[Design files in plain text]
##########
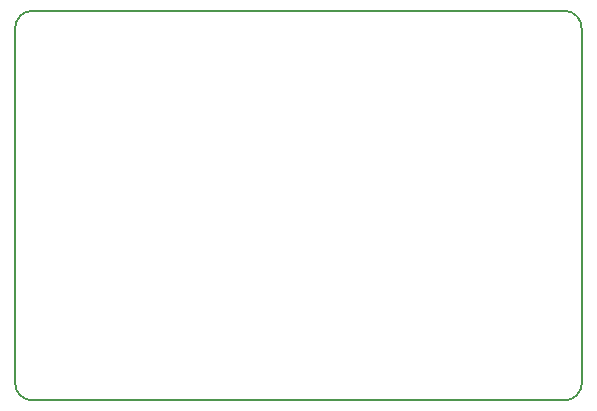
<source format=gm1>
%TF.GenerationSoftware,KiCad,Pcbnew,4.0.7*%
%TF.CreationDate,2018-04-09T00:36:22-04:00*%
%TF.ProjectId,TemperatureHumidityEPD,54656D706572617475726548756D6964,rev?*%
%TF.FileFunction,Profile,NP*%
%FSLAX46Y46*%
G04 Gerber Fmt 4.6, Leading zero omitted, Abs format (unit mm)*
G04 Created by KiCad (PCBNEW 4.0.7) date Monday, 09 April 2018 'AMt' 00:36:22*
%MOMM*%
%LPD*%
G01*
G04 APERTURE LIST*
%ADD10C,0.127000*%
G04 APERTURE END LIST*
D10*
X148000000Y-81500000D02*
X148000000Y-111500000D01*
X146500000Y-113000000D02*
G75*
G03X148000000Y-111500000I0J1500000D01*
G01*
X147987842Y-81690597D02*
G75*
G03X146500000Y-80000000I-1487842J190597D01*
G01*
X101500000Y-113000000D02*
X146500000Y-113000000D01*
X100000000Y-111500000D02*
G75*
G03X101500000Y-113000000I1500000J0D01*
G01*
X100000000Y-81500000D02*
X100000000Y-111500000D01*
X101500000Y-80000000D02*
G75*
G03X100000000Y-81500000I0J-1500000D01*
G01*
X101500000Y-80000000D02*
X146500000Y-80000000D01*
M02*

</source>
##########
▶ Task to carry out
Please copy the line holding "X101500000Y-113000000D02*" and all lines after it to the end of the records, exactly, and nothing else.

▶ Your solution
X101500000Y-113000000D02*
X146500000Y-113000000D01*
X100000000Y-111500000D02*
G75*
G03X101500000Y-113000000I1500000J0D01*
G01*
X100000000Y-81500000D02*
X100000000Y-111500000D01*
X101500000Y-80000000D02*
G75*
G03X100000000Y-81500000I0J-1500000D01*
G01*
X101500000Y-80000000D02*
X146500000Y-80000000D01*
M02*

</source>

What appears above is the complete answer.